У него были считанные мгновения для того, чтобы подумать, как они, эти европейские женщины, свободны в своих чувствах, в своих проявлениях. Как раскрепостил их здешний воздух, здешняя земля. Но ведь религиозные уставы так же строги здесь, как и на Руси. Однако сознание совсем иное...
Тем временем и руки, и губы её пребывали в непрестанном сладостном движении. Она обследовала губами и руками все уголки его протяжённого тела, и он безвольно отдался этим ласкам. Да и можно ли было им противостоять? А потом губы её, почувствовав прежнюю упругость, влажным сладостным объятием поглотили его, а язык пребывал в движении, вызывая дрожь во всём теле.
Но она не давала ему излиться, выжидая, совершенно точно угадывая, когда надо приостановиться.
Пётр уже не владел собой. Он был всецело в её власти, он безвольно отдавался ей, а вовсе не она ему. И когда он окончательно изнемог и не было сил даже повернуться, а истома, сковавшая всё его естество, смежала глаза, она вдруг выскочила и зашлёпала босыми ногами по полу. Дверь скрипнула, и она исчезла, словно это было некое видение. А он мгновенно уснул.
Пётр проснулся довольно поздно. На устах его было имя Виолы. Где-то она сама? Он встряхнулся, отгоняя видение, и кликнул денщиков. Но вместо них явился Пётр Шафиров, переводчик.
— Ну чего тебе? — недовольно спросил Пётр. Всё его естество ещё пребывало во власти женщины, графини Виолы. «Вот ведь Бог дал такое плотское вьющееся имя, она и в самом деле обвилась вокруг меня, — думал он. — Чистый вьюнок!»
— Ваше царское величество, — начал он, растягивая слова, — его королевское величество ожидает вас для трактования политичного.
— Скажи там: скоро буду. Мол, ещё в постели.
«Да, проспал долгонько, — размышлял он, одеваясь. — Немудрено: эк она меня возила, вовсе голову потерял. Спрошу Августа, не отпустит ли он её».
Август встретил его обворожительной улыбкой. Он был прост в обхождении, но вместе с тем обладал той непринуждённостью и свободой, которые пленяют всех от мала до велика.
— Доволен ли ты, брат Пётр, нынешней ночью?
— О, премного доволен, — отвечал Пётр.
— А ведь ты был вовсе не с той женщиной, которую сам выбрал, — продолжал Август с лукавой улыбкой.
— Нет? Ну да бог с ней, эта уж больно хороша. Не отпустишь ли ты её, брат Август?

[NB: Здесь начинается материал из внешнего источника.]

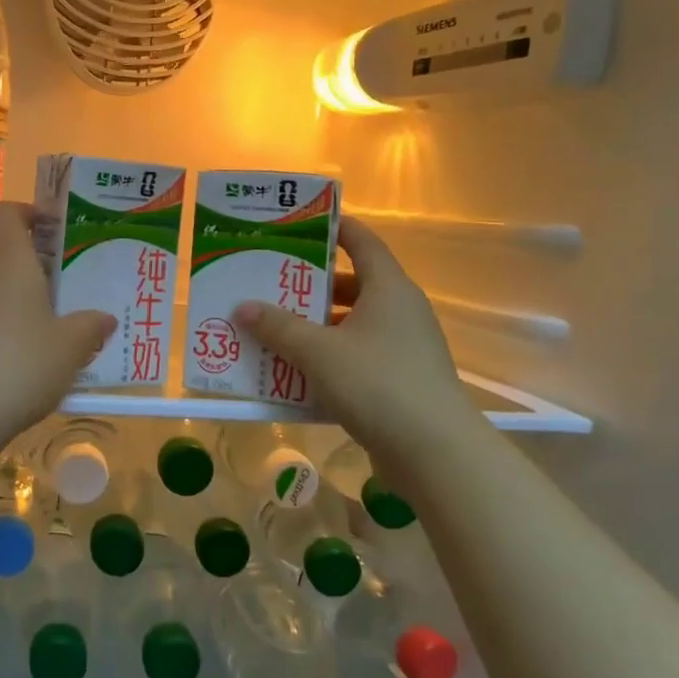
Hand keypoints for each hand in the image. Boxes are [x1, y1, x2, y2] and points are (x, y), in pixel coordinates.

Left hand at [0, 202, 115, 455]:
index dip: (24, 214)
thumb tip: (105, 318)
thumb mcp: (71, 348)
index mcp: (7, 260)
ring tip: (33, 334)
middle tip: (54, 294)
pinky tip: (5, 363)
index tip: (48, 232)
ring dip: (5, 301)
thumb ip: (90, 327)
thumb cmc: (22, 365)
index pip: (4, 213)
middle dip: (23, 268)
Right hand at [233, 217, 487, 461]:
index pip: (362, 241)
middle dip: (310, 284)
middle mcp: (400, 310)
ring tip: (275, 329)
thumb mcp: (318, 352)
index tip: (297, 225)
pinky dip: (329, 355)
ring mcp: (404, 346)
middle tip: (270, 284)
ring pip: (353, 322)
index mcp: (389, 288)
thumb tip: (243, 306)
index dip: (332, 228)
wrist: (435, 452)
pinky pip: (358, 354)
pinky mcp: (401, 378)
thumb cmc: (377, 384)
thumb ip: (278, 327)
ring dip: (316, 325)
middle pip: (352, 283)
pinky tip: (297, 371)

— Так ведь она жена моего церемониймейстера. Он, правда, довольно немощен, но исправляет свои обязанности достойно. У неё к тому же трое детей мал мала меньше.
— Фу ты! — невольно вырвалось у Петра. — Эдакая незадача, и что муж ейный?
— Рогат, но носит свои рога с достоинством светского человека, графа и придворного, — отвечал Август со смехом. — Впрочем, тебя ждёт вполне достойная перемена, то есть твоя избранница.
— Да не надо мне перемены — подавай графиню! — отмахнулся Пётр.
— Сожалею, но она нынче занята, — уклонился Август. — Но ты останешься доволен своим выбором.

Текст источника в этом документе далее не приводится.